Rabbi Daniel Korobkin of Kehillat Yavneh in Los Angeles, in that city’s Jewish Journal, wrote that “Parents sauntering into shul with Scotch on their breath are not positive role models.”
In his essay, Rabbi Weinreb wrote: “This increasingly common practice [of kiddush clubs] consists of a large group of congregants, almost invariably men, who leave the main sanctuary at a key point in the middle of the service …and withdraw to a side room where they partake in hard and expensive liquor, commonly fine single malt scotch whiskey.
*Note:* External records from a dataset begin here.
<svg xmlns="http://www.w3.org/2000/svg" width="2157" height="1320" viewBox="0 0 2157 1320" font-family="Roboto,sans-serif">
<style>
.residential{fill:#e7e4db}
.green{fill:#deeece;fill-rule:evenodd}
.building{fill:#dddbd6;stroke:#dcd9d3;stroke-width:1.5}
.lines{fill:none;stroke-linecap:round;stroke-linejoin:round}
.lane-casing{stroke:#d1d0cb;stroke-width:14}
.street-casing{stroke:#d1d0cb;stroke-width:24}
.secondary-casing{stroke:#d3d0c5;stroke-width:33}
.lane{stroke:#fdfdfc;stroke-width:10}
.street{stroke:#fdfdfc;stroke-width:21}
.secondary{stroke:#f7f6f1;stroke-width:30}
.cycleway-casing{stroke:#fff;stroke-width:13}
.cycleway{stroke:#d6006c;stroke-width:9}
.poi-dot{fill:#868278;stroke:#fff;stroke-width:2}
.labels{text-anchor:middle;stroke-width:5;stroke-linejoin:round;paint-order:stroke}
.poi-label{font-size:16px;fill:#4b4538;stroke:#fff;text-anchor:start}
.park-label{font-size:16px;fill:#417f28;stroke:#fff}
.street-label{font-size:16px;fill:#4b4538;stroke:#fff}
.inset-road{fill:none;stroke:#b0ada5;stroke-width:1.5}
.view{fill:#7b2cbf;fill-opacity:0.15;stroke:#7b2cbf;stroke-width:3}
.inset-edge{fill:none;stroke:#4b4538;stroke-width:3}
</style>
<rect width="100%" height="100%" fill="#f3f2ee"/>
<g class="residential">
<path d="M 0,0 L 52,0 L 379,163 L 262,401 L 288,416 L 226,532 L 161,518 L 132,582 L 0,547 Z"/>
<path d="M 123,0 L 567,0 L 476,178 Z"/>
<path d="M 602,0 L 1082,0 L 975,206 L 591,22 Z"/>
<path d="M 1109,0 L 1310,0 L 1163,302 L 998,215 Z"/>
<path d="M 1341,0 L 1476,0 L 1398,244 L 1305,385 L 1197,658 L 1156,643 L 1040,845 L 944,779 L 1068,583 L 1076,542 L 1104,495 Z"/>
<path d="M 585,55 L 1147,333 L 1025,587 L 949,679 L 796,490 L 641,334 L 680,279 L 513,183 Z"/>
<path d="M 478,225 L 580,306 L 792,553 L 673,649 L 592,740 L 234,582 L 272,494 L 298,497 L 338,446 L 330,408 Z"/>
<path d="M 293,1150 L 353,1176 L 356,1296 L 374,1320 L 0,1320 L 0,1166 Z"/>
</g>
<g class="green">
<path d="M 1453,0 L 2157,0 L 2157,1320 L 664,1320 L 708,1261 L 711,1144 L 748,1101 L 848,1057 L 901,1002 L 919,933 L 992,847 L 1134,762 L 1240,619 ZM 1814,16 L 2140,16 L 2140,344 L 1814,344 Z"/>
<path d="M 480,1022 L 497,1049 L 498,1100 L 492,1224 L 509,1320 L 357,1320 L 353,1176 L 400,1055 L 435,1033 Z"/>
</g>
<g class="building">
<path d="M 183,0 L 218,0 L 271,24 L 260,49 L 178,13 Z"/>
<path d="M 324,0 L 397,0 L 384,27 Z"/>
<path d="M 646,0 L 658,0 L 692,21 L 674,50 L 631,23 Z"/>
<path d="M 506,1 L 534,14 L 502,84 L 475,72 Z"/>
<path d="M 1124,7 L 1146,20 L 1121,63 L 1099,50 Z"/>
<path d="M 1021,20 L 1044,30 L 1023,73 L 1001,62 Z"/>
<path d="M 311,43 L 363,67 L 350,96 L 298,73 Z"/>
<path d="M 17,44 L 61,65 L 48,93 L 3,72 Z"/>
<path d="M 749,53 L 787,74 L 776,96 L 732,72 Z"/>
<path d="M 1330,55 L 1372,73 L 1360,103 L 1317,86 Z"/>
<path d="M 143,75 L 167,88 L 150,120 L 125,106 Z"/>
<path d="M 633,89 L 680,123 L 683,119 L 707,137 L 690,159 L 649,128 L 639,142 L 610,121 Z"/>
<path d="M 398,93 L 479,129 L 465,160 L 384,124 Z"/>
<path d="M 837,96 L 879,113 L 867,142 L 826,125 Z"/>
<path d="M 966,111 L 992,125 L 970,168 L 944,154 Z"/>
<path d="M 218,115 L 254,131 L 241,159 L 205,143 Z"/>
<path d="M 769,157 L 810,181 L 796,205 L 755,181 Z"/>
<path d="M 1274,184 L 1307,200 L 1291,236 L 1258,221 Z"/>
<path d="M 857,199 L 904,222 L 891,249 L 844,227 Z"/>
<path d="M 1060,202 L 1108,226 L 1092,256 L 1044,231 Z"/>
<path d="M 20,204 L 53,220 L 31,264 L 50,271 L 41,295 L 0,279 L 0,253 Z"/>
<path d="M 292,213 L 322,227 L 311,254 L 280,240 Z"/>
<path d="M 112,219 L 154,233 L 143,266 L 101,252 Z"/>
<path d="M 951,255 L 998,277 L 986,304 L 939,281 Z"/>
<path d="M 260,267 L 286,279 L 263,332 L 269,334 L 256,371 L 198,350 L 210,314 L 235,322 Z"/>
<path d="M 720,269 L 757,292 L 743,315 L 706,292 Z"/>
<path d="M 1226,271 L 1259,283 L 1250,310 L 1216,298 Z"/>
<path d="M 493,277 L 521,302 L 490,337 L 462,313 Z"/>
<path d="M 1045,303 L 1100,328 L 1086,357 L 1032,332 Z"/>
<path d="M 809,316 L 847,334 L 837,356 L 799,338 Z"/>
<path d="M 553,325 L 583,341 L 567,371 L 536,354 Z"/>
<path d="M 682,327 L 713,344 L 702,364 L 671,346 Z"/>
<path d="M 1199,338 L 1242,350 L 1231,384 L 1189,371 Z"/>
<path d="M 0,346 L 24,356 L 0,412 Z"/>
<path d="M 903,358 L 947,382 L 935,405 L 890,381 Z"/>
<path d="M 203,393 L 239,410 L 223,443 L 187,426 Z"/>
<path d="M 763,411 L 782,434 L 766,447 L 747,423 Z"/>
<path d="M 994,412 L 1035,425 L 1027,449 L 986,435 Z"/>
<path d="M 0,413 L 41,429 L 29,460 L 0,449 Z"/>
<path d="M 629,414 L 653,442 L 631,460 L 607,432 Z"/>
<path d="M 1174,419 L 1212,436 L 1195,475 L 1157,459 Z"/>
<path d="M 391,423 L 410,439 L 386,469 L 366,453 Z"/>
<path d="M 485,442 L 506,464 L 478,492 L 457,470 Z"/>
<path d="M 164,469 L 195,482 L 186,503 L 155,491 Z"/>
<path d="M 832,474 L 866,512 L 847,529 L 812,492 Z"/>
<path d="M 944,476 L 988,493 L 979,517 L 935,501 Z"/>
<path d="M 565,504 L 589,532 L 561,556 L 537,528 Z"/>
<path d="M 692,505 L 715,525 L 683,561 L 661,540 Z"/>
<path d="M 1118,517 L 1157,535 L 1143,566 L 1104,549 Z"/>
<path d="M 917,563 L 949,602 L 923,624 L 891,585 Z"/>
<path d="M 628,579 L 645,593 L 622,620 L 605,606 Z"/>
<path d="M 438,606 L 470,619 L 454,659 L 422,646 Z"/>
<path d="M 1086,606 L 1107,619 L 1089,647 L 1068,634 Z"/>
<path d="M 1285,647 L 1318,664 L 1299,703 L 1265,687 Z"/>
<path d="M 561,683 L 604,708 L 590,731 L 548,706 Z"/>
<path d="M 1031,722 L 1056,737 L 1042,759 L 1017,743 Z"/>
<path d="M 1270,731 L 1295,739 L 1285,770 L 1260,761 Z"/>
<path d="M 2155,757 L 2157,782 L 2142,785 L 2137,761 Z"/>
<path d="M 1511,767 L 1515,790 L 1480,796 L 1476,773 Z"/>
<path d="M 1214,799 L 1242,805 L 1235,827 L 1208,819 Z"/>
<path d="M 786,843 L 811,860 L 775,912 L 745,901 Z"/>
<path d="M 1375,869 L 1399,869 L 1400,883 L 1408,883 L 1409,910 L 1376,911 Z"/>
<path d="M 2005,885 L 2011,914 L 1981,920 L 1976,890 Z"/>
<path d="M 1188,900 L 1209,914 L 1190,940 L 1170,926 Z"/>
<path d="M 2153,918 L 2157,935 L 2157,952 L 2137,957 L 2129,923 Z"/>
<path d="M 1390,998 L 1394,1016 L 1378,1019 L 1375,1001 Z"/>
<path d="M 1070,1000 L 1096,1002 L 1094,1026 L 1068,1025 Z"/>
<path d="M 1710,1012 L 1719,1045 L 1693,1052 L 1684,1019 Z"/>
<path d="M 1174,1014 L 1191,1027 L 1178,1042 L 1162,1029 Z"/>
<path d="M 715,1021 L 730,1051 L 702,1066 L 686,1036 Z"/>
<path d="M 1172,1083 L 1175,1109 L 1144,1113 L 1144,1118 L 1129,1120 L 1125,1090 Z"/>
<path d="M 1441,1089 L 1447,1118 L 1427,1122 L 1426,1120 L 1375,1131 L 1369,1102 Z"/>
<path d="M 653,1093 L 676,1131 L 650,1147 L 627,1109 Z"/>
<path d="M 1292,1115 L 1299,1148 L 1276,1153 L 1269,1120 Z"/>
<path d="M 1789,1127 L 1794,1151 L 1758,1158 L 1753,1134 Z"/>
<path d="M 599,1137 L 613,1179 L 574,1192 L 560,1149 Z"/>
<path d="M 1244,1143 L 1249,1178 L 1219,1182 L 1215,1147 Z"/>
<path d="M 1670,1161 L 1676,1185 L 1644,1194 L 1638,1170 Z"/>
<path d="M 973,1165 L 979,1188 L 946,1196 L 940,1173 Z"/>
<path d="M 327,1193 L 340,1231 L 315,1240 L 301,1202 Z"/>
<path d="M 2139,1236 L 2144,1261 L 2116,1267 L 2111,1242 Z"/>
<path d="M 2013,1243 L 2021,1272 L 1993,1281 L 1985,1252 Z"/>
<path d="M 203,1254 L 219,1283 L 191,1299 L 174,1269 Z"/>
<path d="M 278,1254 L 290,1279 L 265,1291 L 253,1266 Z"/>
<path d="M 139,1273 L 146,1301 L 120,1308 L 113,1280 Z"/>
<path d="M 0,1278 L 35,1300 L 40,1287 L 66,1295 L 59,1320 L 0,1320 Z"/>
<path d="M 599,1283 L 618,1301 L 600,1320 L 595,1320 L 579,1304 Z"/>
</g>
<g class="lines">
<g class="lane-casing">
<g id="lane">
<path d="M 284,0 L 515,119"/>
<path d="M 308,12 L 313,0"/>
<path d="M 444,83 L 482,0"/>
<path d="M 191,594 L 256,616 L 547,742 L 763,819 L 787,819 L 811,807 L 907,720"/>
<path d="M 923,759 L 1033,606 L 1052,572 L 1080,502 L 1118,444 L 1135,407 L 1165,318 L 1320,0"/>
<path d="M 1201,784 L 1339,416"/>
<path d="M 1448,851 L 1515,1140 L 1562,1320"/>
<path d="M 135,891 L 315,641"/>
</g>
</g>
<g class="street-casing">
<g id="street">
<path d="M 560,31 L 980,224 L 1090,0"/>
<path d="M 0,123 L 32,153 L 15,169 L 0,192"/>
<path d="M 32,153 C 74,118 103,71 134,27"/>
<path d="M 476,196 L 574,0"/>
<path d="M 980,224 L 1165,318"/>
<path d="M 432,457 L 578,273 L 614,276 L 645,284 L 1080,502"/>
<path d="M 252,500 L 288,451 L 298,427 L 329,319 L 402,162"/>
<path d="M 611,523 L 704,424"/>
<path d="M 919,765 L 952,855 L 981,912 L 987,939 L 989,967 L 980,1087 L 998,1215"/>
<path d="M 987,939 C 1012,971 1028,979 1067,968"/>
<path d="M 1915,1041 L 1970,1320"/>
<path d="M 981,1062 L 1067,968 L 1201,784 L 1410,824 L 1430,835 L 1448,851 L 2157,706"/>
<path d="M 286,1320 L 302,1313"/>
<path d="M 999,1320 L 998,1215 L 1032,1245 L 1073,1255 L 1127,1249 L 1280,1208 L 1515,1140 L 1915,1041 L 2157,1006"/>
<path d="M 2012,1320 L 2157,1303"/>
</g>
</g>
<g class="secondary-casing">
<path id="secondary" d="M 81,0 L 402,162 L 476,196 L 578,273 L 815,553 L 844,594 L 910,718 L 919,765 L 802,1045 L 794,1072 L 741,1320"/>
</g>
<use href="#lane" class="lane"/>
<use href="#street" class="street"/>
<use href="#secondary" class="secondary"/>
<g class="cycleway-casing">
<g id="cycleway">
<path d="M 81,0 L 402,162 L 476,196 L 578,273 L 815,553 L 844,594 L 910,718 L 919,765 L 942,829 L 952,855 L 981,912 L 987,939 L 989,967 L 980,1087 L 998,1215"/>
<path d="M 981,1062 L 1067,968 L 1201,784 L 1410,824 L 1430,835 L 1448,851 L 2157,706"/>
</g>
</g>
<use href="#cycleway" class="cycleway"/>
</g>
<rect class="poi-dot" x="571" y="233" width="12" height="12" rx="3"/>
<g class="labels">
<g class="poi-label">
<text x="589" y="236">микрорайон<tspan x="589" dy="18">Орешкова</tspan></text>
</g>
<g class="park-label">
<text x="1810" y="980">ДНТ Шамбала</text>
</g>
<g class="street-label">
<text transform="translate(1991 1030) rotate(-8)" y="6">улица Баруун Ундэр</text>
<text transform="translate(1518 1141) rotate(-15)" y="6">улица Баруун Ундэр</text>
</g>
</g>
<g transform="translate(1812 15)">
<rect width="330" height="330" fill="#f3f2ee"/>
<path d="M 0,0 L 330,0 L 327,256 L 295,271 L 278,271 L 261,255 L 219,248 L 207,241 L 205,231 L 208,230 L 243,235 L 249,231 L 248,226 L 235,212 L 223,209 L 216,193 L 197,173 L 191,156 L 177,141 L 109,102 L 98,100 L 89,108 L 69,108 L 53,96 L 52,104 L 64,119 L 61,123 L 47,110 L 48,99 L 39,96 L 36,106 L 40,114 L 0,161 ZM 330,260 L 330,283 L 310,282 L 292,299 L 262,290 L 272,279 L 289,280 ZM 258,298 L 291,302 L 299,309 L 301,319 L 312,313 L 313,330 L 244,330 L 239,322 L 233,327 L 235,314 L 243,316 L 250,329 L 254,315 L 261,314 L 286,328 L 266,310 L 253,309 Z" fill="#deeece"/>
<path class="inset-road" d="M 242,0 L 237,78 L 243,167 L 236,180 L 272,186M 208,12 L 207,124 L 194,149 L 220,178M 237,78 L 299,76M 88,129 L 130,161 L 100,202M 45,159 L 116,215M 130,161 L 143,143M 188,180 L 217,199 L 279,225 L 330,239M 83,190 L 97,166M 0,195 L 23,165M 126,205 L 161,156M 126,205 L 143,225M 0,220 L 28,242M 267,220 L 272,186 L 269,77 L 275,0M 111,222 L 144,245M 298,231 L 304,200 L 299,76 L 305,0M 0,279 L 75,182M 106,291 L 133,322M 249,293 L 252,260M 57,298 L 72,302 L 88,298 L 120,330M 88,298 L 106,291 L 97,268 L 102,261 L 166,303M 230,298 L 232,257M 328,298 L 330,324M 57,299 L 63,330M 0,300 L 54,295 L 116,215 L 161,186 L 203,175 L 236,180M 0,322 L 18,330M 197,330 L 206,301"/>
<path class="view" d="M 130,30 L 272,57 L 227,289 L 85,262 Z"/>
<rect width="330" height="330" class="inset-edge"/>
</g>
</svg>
The kiddush club … serves as a setting within which adults drink immoderate amounts of alcohol and often return to synagogue more than mildly intoxicated.
“Many rabbis told us of their struggles to put an end to the disgrace of the kiddush clubs but felt they alone did not command sufficient authority to eliminate it.”
The rabbis who decided to end their congregations’ kiddush clubs “relied on Rabbi Weinreb’s proclamation,” Rabbi Mintz said. “What’s important here is that it draws attention to the issue. He was far more successful than most people would have imagined. Had you asked someone six months ago whether Rabbi Weinreb would be successful, there would have been a real cynicism.”
The OU directive was the subject of discussion “all over the place” in Modern Orthodox circles, Rabbi Mintz said, noting that “The abuse of alcohol has become a very serious problem.”
As one sign of the diminishing support for synagogues’ kiddush clubs, none of the congregations that have kiddush clubs, nor Web sites devoted to kiddush clubs, responded to requests by The Jewish Week to comment on the topic.For some congregants who enjoy kiddush clubs, “it’s a control issue,” Rabbi Mintz said. “They don’t want anyone, including a rabbi, dictating what they can do.
Rabbi Mintz said he heard that a member of “one prominent shul” whose rabbi had spoken against kiddush clubs distributed a letter in favor of the practice as a form of protest to other members.
Neither Congregation Kehilath Jeshurun nor Lincoln Square Synagogue, Manhattan congregations where Rabbi Mintz has served, or Kehilat Rayim Ahuvim, a new congregation on the Upper West Side where the rabbi is an “active participant,” has sponsored kiddush clubs, he said.
Kiddush clubs are most common at synagogues where there is only one Saturday morning service, Rabbi Mintz said. In large congregations with a variety of Shabbat morning services, a separate kiddush usually follows each service.
“In shuls where you have multiple minyans,” he said, “you don’t need kiddush clubs.”